Med Pediatr Oncol. 1989;17(2):83-91. doi: 10.1002/mpo.2950170203.
Between 1976 and 1986, 2,093 children with ALL were enrolled in three consecutive generations of trials conducted by the Associazione Italiana Ematologia Oncologia Pediatrica (AIEOP). A 50% event-free survival at 5 years was achieved overall in this population, approximately accounting for more than 50% of the entire childhood ALL population in Italy. Participation in the group protocols increased from the original seven founding centers to the current 37 institutions. Results in the standard population (non-T immunophenotype, non-FAB L3, and less than 50,000 white blood cells (WBC/ml) were considerably better with more recent, more aggressive protocols. The two major results in this population (N = 540) were a relatively low incidence (8% at 5 years) of central nervous system (CNS) relapse in the "good"-risk population (less than 10,000 WBC, ages 3-6 years, and FAB L1), without the use of cranial irradiation, and a projected 4-year disease-free interval for bone-marrow relapse of 80% in the "average"-risk group, where a three-drug reinduction program was adopted after consolidation. Overall, the event-free survival of the most recent generation (protocol 82, median follow-up time of 38 months) is 66% at 4 years (95% confidence limits [CL] 61-71). Based on these 10 years of experience, the general strategy of the group for the 90s is outlined and discussed.

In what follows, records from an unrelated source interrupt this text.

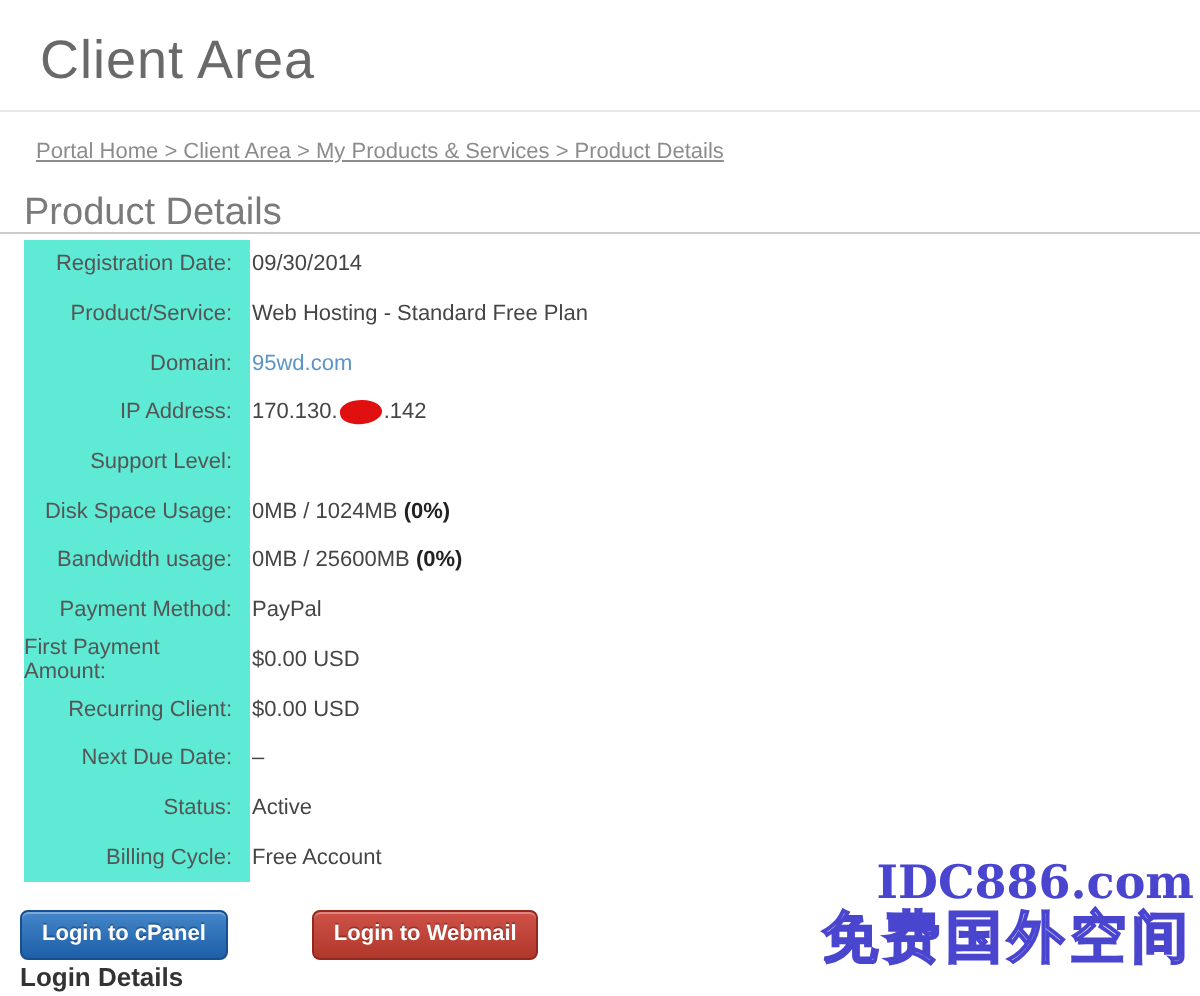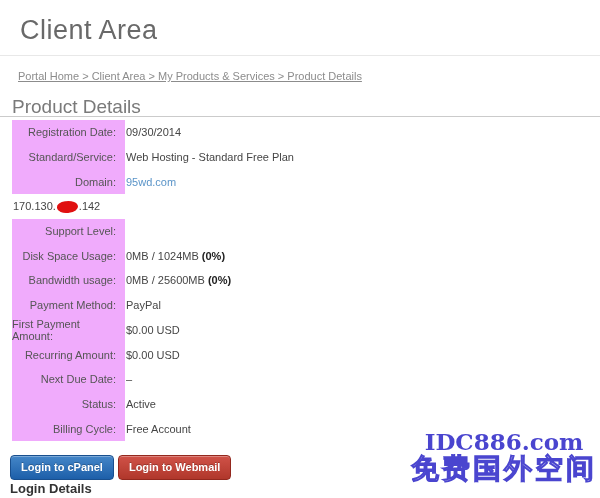--- a/index.html
+++ b/index.html
@@ -33,21 +33,21 @@
     border-top:1px solid #cbcbcb;
   }
   .details-table {
     position:absolute; top:120px; left:12px; width:576px;
   }
   .detail-row {
     display:flex; align-items:center; height:24.7px;
   }
   .detail-label {
     width:113px; height:100%;
-    background:#f0abfc;
+    background:#5eead4;
     display:flex; align-items:center; justify-content:flex-end;
     padding-right:9px;
     font-size:11px; color:#555555;
   }
   .detail-value {
     padding-left:1px;
     font-size:11px; color:#454545;
   }
   .detail-value b { color:#222; }
   .value-link { color:#5a94c8; text-decoration:none; }
@@ -55,47 +55,48 @@
     display:inline-block;
     width:21px; height:12px;
     background:#e01010;
     border-radius:46% 60% 50% 55%;
     transform:rotate(-7deg);
     vertical-align:-3px;
     margin:0 1px;
   }
   .button-bar {
     position:absolute; top:455px; left:10px;
-    display:flex; gap:4px;
+    display:flex; gap:9px;
   }
   .btn {
     display:inline-block;
     font-size:11px; font-weight:bold; color:#ffffff;
     padding:5px 10px 6px 10px;
     border-radius:4px;
     cursor:pointer;
     text-shadow:0 -1px 0 rgba(0,0,0,0.25);
   }
   .btn-cpanel {
     background:linear-gradient(#4486c8, #1d5fa9);
     border:1px solid #194f8e;
     box-shadow:inset 0 1px 0 rgba(255,255,255,0.3);
   }
   .btn-webmail {
     background:linear-gradient(#d05248, #b0372b);
     border:1px solid #93281e;
     box-shadow:inset 0 1px 0 rgba(255,255,255,0.3);
+    margin-left:33px;
   }
   .login-details-title {
     position:absolute; top:481px; left:10px;
     font-size:13px; font-weight:bold; color:#333333;
   }
   .watermark {
     position:absolute; top:430px; right:3px;
-    text-align:center; line-height:1.05;
+    text-align:right; line-height:1.05;
     pointer-events:none;
   }
   .watermark-site {
     font-family:"DejaVu Serif", serif;
     font-size:23px; font-weight:bold;
     color:#4a45cf;
   }
   .watermark-cn {
     font-size:28px; font-weight:bold;
     letter-spacing:3px;
@@ -117,28 +118,29 @@
   <h2 class="section-title">Product Details</h2>
 
   <div class="divider-section"></div>
 
   <div class="details-table">
       <div class="detail-row">
         <div class="detail-label">Registration Date:</div>
         <div class="detail-value">09/30/2014</div>
       </div>
       <div class="detail-row">
-        <div class="detail-label">Standard/Service:</div>
+        <div class="detail-label">Product/Service:</div>
         <div class="detail-value">Web Hosting - Standard Free Plan</div>
       </div>
       <div class="detail-row">
         <div class="detail-label">Domain:</div>
         <div class="detail-value"><a class="value-link" href="#">95wd.com</a></div>
       </div>
       <div class="detail-row">
+        <div class="detail-label">IP Address:</div>
         <div class="detail-value"><span>170.130.</span><span class="redact-blob"></span><span>.142</span></div>
       </div>
       <div class="detail-row">
         <div class="detail-label">Support Level:</div>
       </div>
       <div class="detail-row">
         <div class="detail-label">Disk Space Usage:</div>
         <div class="detail-value"><span>0MB / 1024MB</span>&nbsp;<b>(0%)</b></div>
       </div>
       <div class="detail-row">
@@ -147,21 +149,21 @@
       </div>
       <div class="detail-row">
         <div class="detail-label">Payment Method:</div>
         <div class="detail-value">PayPal</div>
       </div>
       <div class="detail-row">
         <div class="detail-label">First Payment Amount:</div>
         <div class="detail-value">$0.00 USD</div>
       </div>
       <div class="detail-row">
-        <div class="detail-label">Recurring Amount:</div>
+        <div class="detail-label">Recurring Client:</div>
         <div class="detail-value">$0.00 USD</div>
       </div>
       <div class="detail-row">
         <div class="detail-label">Next Due Date:</div>
         <div class="detail-value">–</div>
       </div>
       <div class="detail-row">
         <div class="detail-label">Status:</div>
         <div class="detail-value">Active</div>
       </div>

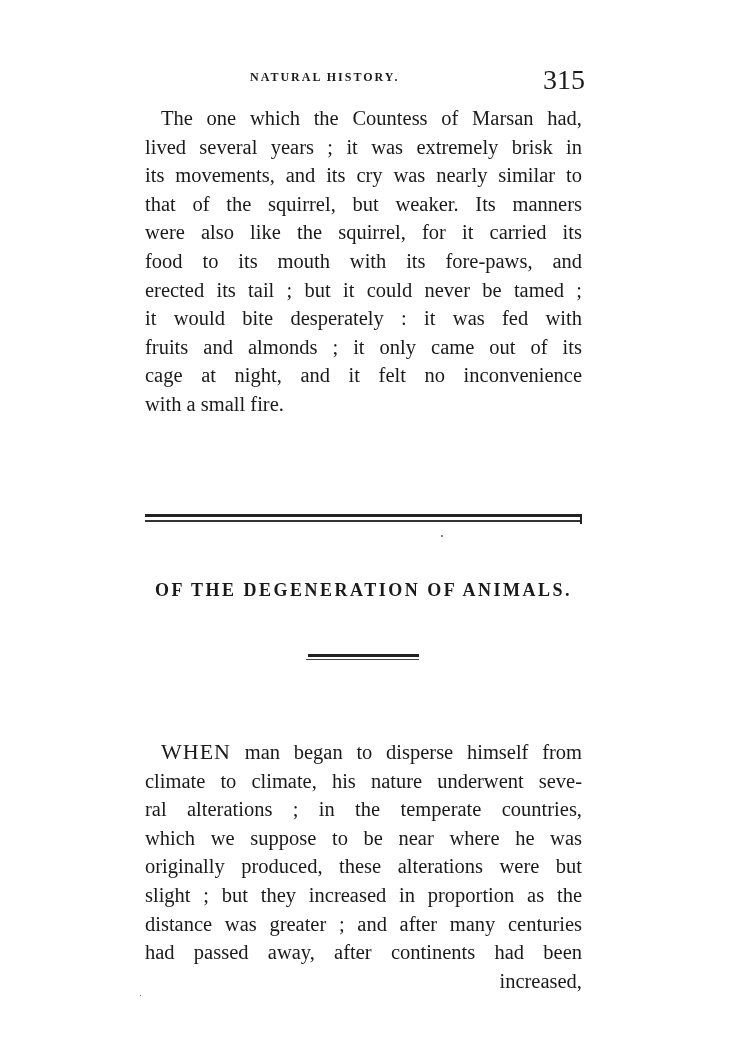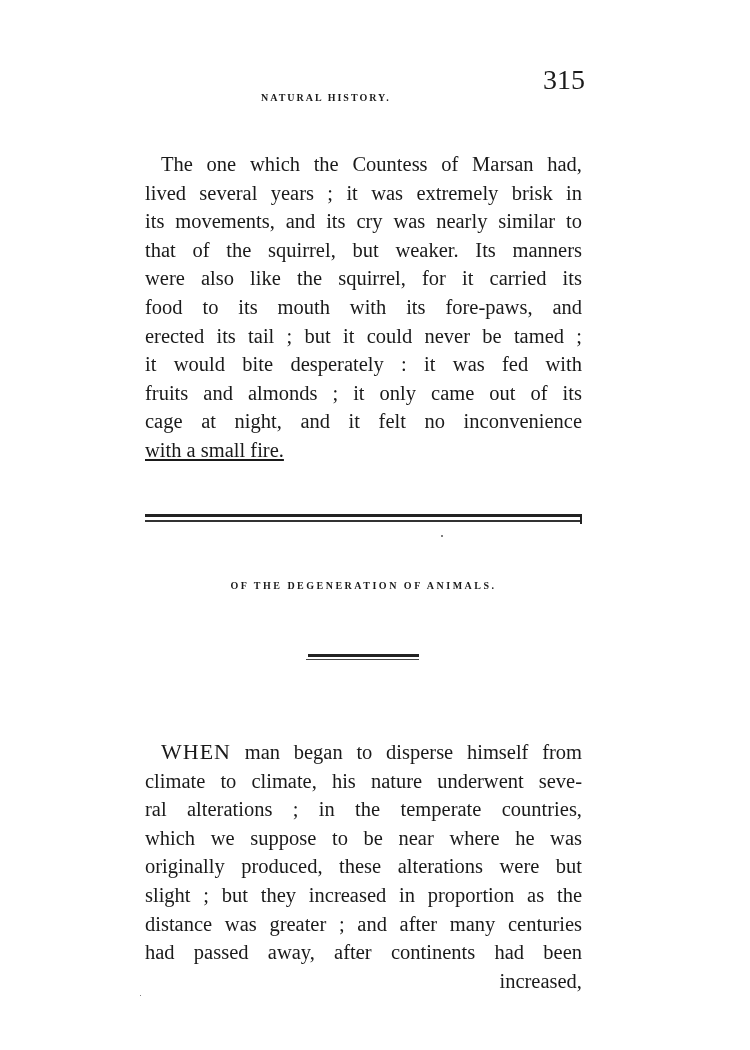--- a/index.html
+++ b/index.html
@@ -1,34 +1,34 @@
 <!DOCTYPE html>
 <html><head>
   <meta charset="utf-8">
   <style>
     html, body { margin: 0; padding: 0; background: #ffffff; }
     body { width: 750px; height: 1050px; position: relative; overflow: hidden;
       font-family: "Liberation Serif", "DejaVu Serif", serif; color: #1a1a1a; }
     .page { position: absolute; left: 0; top: 0; width: 750px; height: 1050px; }
     .running-head { position: absolute; top: 66px; left: 145px; width: 440px; height: 30px; }
-    .running-title { position: absolute; left: 116px; top: 4px; font-size: 10px; letter-spacing: 2px; font-weight: bold; margin-top: 22px; }
+    .running-title { position: absolute; left: 105px; top: 4px; font-size: 12px; letter-spacing: 2px; font-weight: bold; }
     .page-number { position: absolute; right: 0; top: -2px; font-size: 28px; }
     .para { position: absolute; left: 145px; width: 437px; font-size: 20.5px; line-height: 28.6px; text-align: justify; }
     .para .line { display: block; text-align: justify; text-align-last: justify; white-space: nowrap; height: 28.6px; }
-    .para .line.last { text-align-last: left; text-decoration: underline; }
+    .para .line.last { text-align-last: left; }
     .para .line.right { text-align: right; text-align-last: right; }
-    .p1 { top: 104px; margin-top: 46px; }
+    .p1 { top: 104px; }
     .p2 { top: 692px; margin-top: 46px; }
     .indent { padding-left: 16px; }
     .rule-double { position: absolute; left: 145px; top: 514px; width: 437px; height: 10px; }
     .rule-double .top { position: absolute; top: 0; left: 0; right: 0; height: 3px; background: #222; }
     .rule-double .bot { position: absolute; top: 6px; left: 0; right: 0; height: 1.5px; background: #333; }
     .rule-double .end { position: absolute; right: 0; top: 0; width: 2px; height: 10px; background: #222; }
     .section-heading { position: absolute; left: 145px; top: 580px; width: 437px; text-align: center;
-      font-size: 10px; letter-spacing: 2.5px; font-weight: bold; white-space: nowrap; }
+      font-size: 18px; letter-spacing: 2.5px; font-weight: bold; white-space: nowrap; }
     .rule-short { position: absolute; left: 306px; top: 654px; width: 113px; height: 6px; }
     .rule-short .a { position: absolute; top: 0; left: 2px; right: 0; height: 3px; background: #222; }
     .rule-short .b { position: absolute; top: 5px; left: 0; right: 0; height: 1px; background: #444; }
     .dropcap { font-size: 22px; letter-spacing: 1px; }
     .speck { position: absolute; width: 2px; height: 2px; background: #555; border-radius: 1px; }
   </style>
 </head>
 <body>
 
 <div class="page">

1976年至1986年期间,2093名急性淋巴细胞白血病患儿参加了由意大利儿童血液肿瘤协会(AIEOP)开展的连续三代试验。该人群总体上实现了5年无事件生存率为50%,约占意大利整个儿童急性淋巴细胞白血病患者总数的50%以上。参与组内方案研究的机构从最初的7个创始中心增加到了目前的37个。采用更新的、更积极的方案后,标准人群(非T免疫表型、非FAB L3以及白细胞计数低于50,000个/毫升)的治疗结果有了显著改善。该人群(N = 540)的两个主要成果是,在“低危”人群(白细胞计数低于10,000个、年龄3至6岁、FAB L1)中,未采用颅脑照射时中枢神经系统(CNS)复发率相对较低(5年时为8%);在“中危”组中,采用巩固治疗后三药再诱导方案,预计骨髓复发的4年无病间期为80%。总体而言,最新一代方案(方案82,中位随访时间38个月)4年时的无事件生存率为66%(95%置信区间[CL] 61 - 71)。基于这10年的经验,概述并讨论了该组织90年代的总体策略。